What you need to know:
- Co-op Bank says in its annual report that it paid Mr Muriuki a total of Sh370 million in the year ended December 2017.
- The pay is equivalent to more than Sh1 million per day.
- Co-op has an asset base of Sh386.9 billion.
Gideon Muriuki, the Co-op Bank #ticker:COOP chief executive, has emerged as the best paid executive among his peers leading public listed companies.
Co-op Bank says in its annual report that it paid Mr Muriuki a total of Sh370 million in the year ended December 2017 -- Sh99.8 million in salary and allowances before crowning it all with a Sh270.7 million bonus.
The pay is equivalent to more than Sh1 million per day.
The report shows that Mr Muriuki earned Sh92.6 million in salary and allowances the previous year, meaning he got a Sh7 million pay increase in 2018. It is not clear from the report whether he earned any bonus for that period.
At Sh370 million, Mr Muriuki so far stands as the highest paid leader of a Nairobi Securities Exchange-listed firm, beating by more than Sh100 million Joshua Oigara, the chief executive of Kenya’s largest bank KCB #ticker:KCB, whose pay stood at Sh256 million.
Mr Muriuki’s 2018 pay was also more than five times the Sh60.4 million that Equity Bank’s #ticker:EQTY James Mwangi earned.
KCB is Kenya’s biggest bank with Sh646.7 billion asset base while Equity is second with Sh524.5 billion total assets. Co-op has an asset base of Sh386.9 billion.
Co-op Bank says the remuneration reflects natural accruals from Mr Muriuki’s long service and his role in turning around the bank from a loss-making operation to one of the country’s biggest lenders.
“Under the performance driven culture, it is noteworthy that the bank has progressively improved profitability from a huge loss of Sh2.3 billion in 2000 and an asset base of Sh22.3 billion to the current profit before tax of over Sh16.4 billion and an asset base of almost Sh400 billion,” Co-op Bank says in its remuneration report.
Mr Muriuki, who was hired in March 2001, reported the lender’s first net profit of Sh164.7 million in 2002. The earnings rose in subsequent years to reach Sh11.4 billion in the year ended December 2017, representing a compounded annual growth rate of 30.32 per cent.
The bank’s shareholder funds, which stood at Sh1.9 billion in 2001, has grown to Sh68 billion and attracted a 50 per cent premium in the market, raising it to Sh103 billion.

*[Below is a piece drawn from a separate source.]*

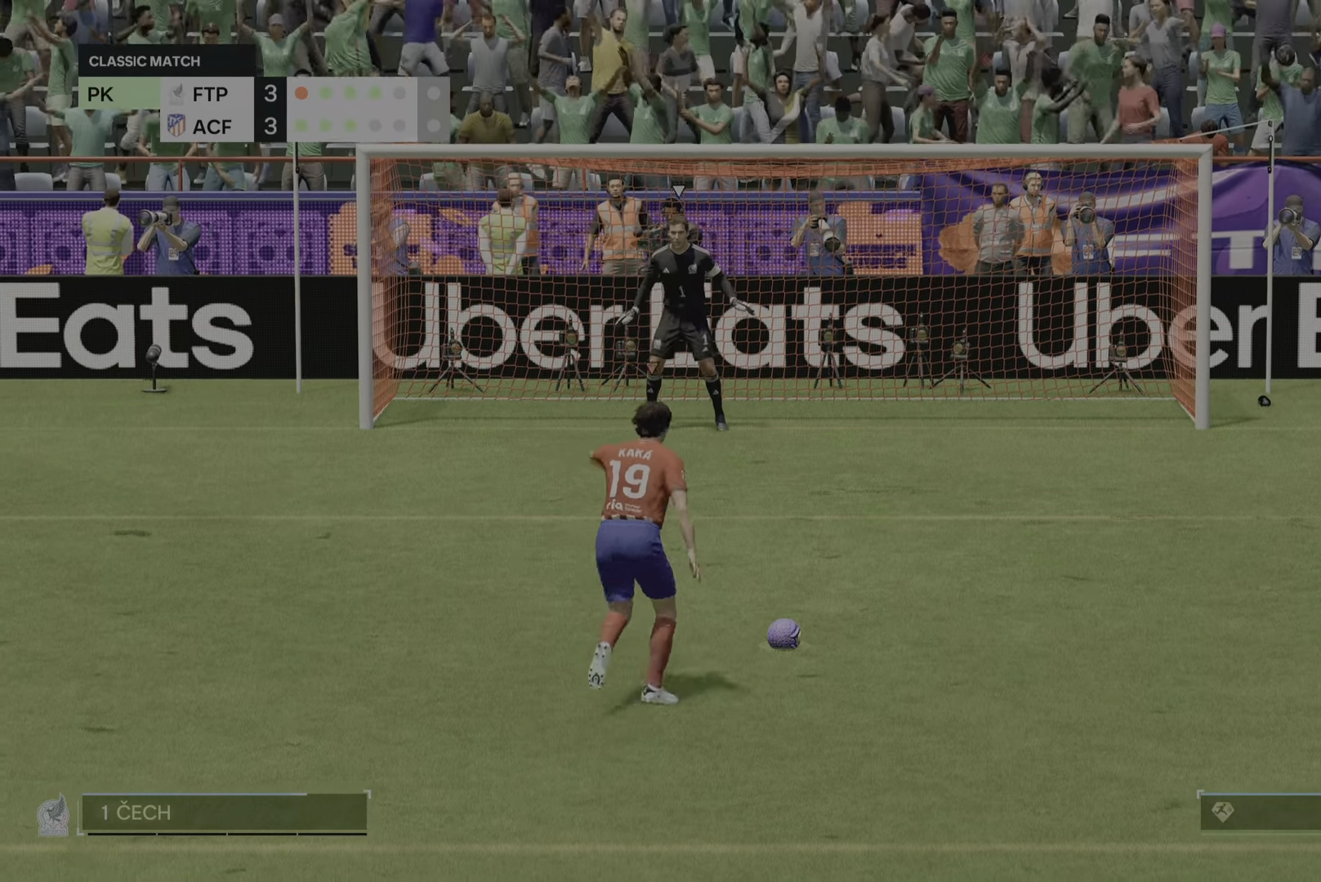
{"buttons": [], "left_stick": "center", "right_stick": "center", "events": []}
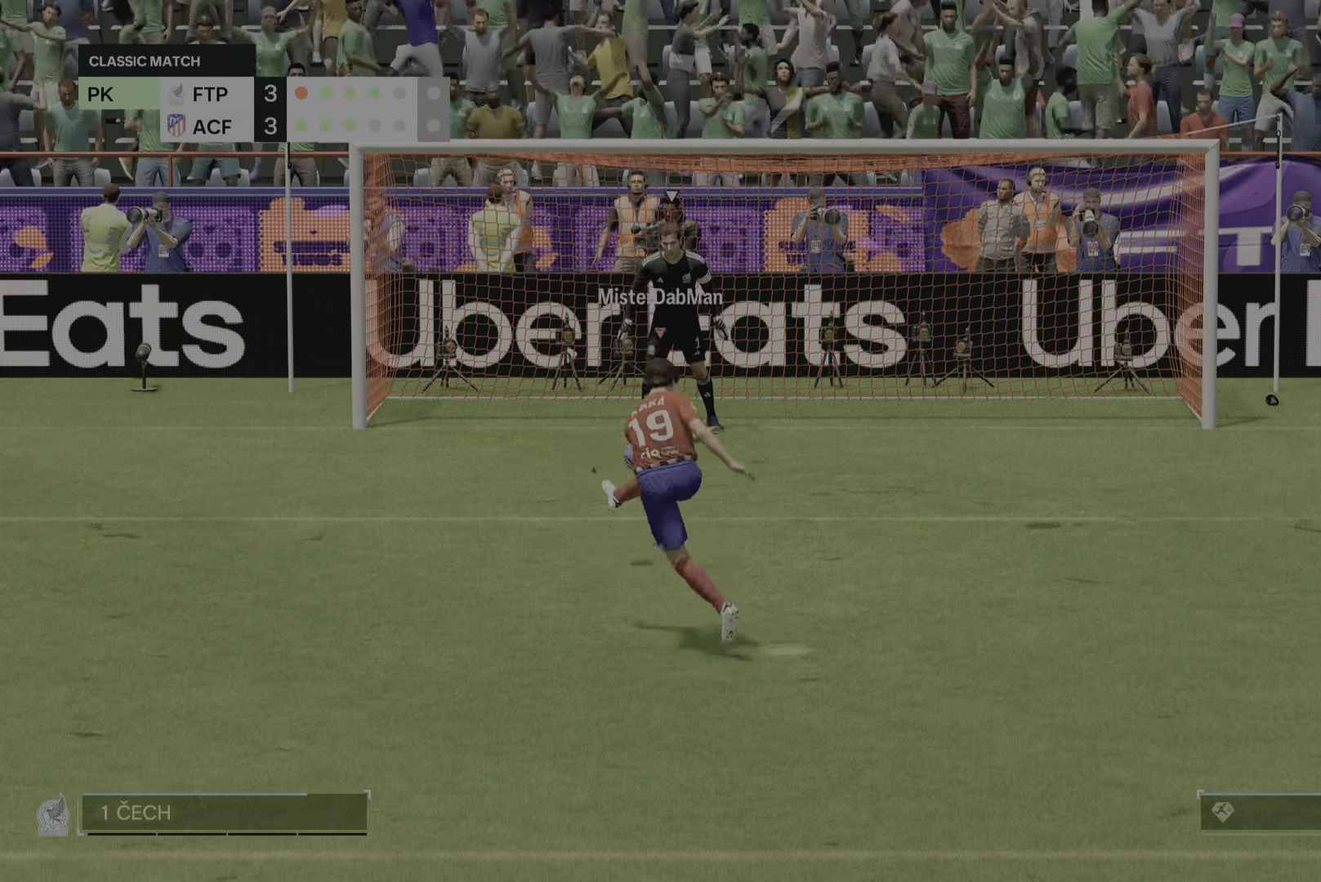
{"buttons": [], "left_stick": "center", "right_stick": "center", "events": []}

Co-op Bank’s rise coincided with those of Equity and KCB. The three local lenders have since grown to overtake former top dogs Barclays Bank of Kenya and Standard Chartered Bank by nearly all measures, including assets, profitability and customer base.
Most efficient lender
Equity has cemented its position as the country’s most efficient bank with an annualised return on equity (RoE) of 28.5 per cent having reported a 21.4 per cent growth in net profit to Sh5.8 billion in the first quarter ended March 2018.
KCB and Co-op are at par with an RoE of 20 per cent, arising from 14.1 and 6.8 per cent earnings growth to Sh5.1 billion and Sh3.4 billion respectively in the same quarter.

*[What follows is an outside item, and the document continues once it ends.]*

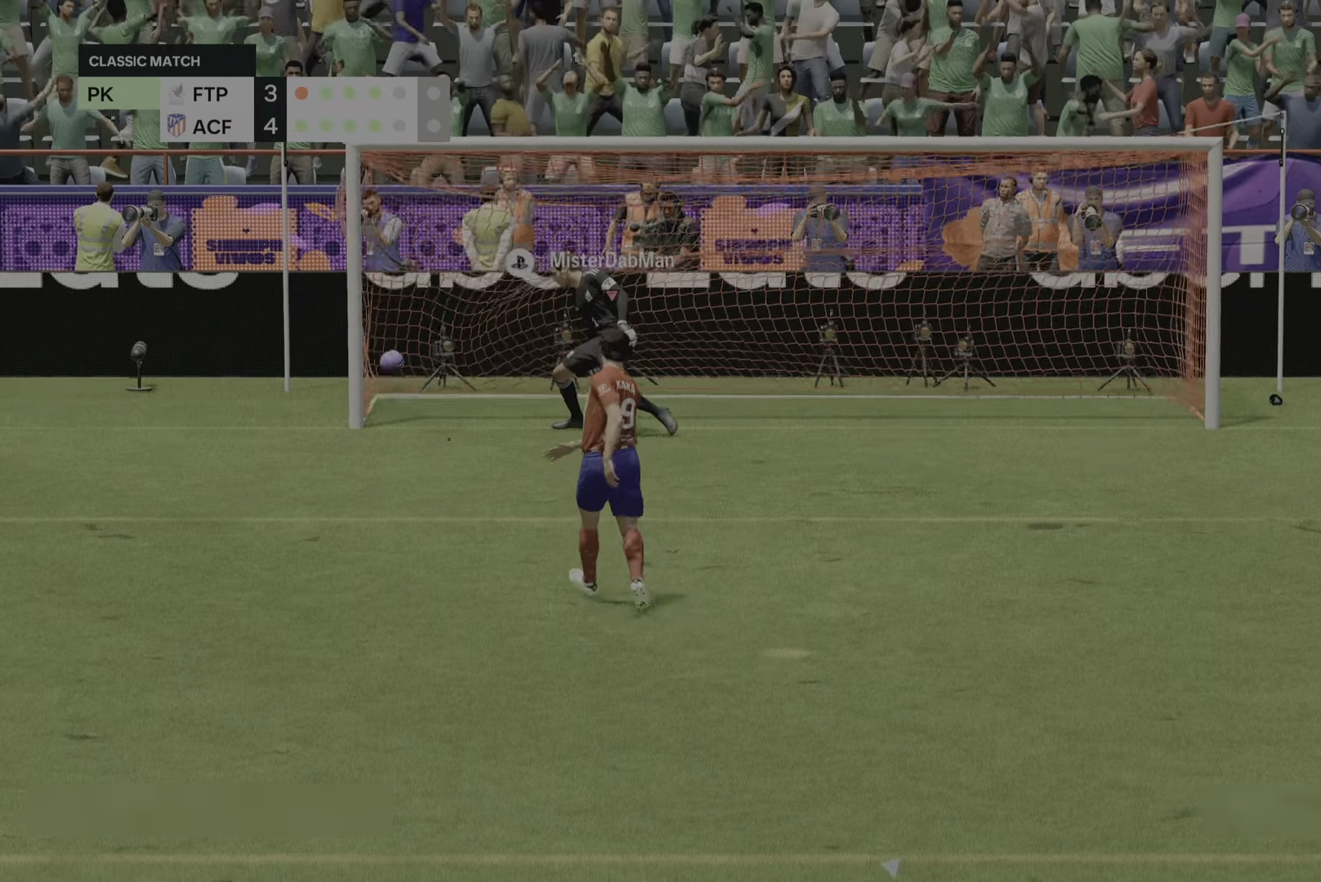
{"buttons": [], "left_stick": "center", "right_stick": "center", "events": []}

Financial Times has consistently ranked the three Kenyan banks in the same peer group, despite their posting mixed results on various fronts.
KCB is in the pole position, judging by the five-year 10.06 per cent net income growth rate. Equity is second with a 9.33 per cent net income growth and Co-op third with 8.11 per cent. Co-op holds a wide lead on the dividend growth rate having clocked 17.5 per cent in the past five years, followed by Equity (9.86 per cent) and KCB (9.57 per cent).
While the three banks have a presence in nearly all the market segments, including retail, investment and corporate banking, Co-op has followed different strategies in its pursuit of growth.
The bank has entrenched its ties with savings and credit cooperative societies (saccos), providing it with a loyal customer base that supplies large and reliable deposits.
The lender took the same model to South Sudan where it formed a joint venture with the government, whose 49 per cent stake is held in trust for the country’s sacco movement.
Co-op also trails KCB and Equity by far when it comes to regional operational footprint. Unlike KCB and Equity who have a presence in Uganda, South Sudan, Tanzania and Rwanda, Co-op is only in South Sudan.
Equity, which upended the local banking industry with zero-balance accounts, has relied on its retail banking success to expand its lending to large institutions.
KCB has relied on sheer scale of its operation and deposits from government agencies to take more territory in the regional market.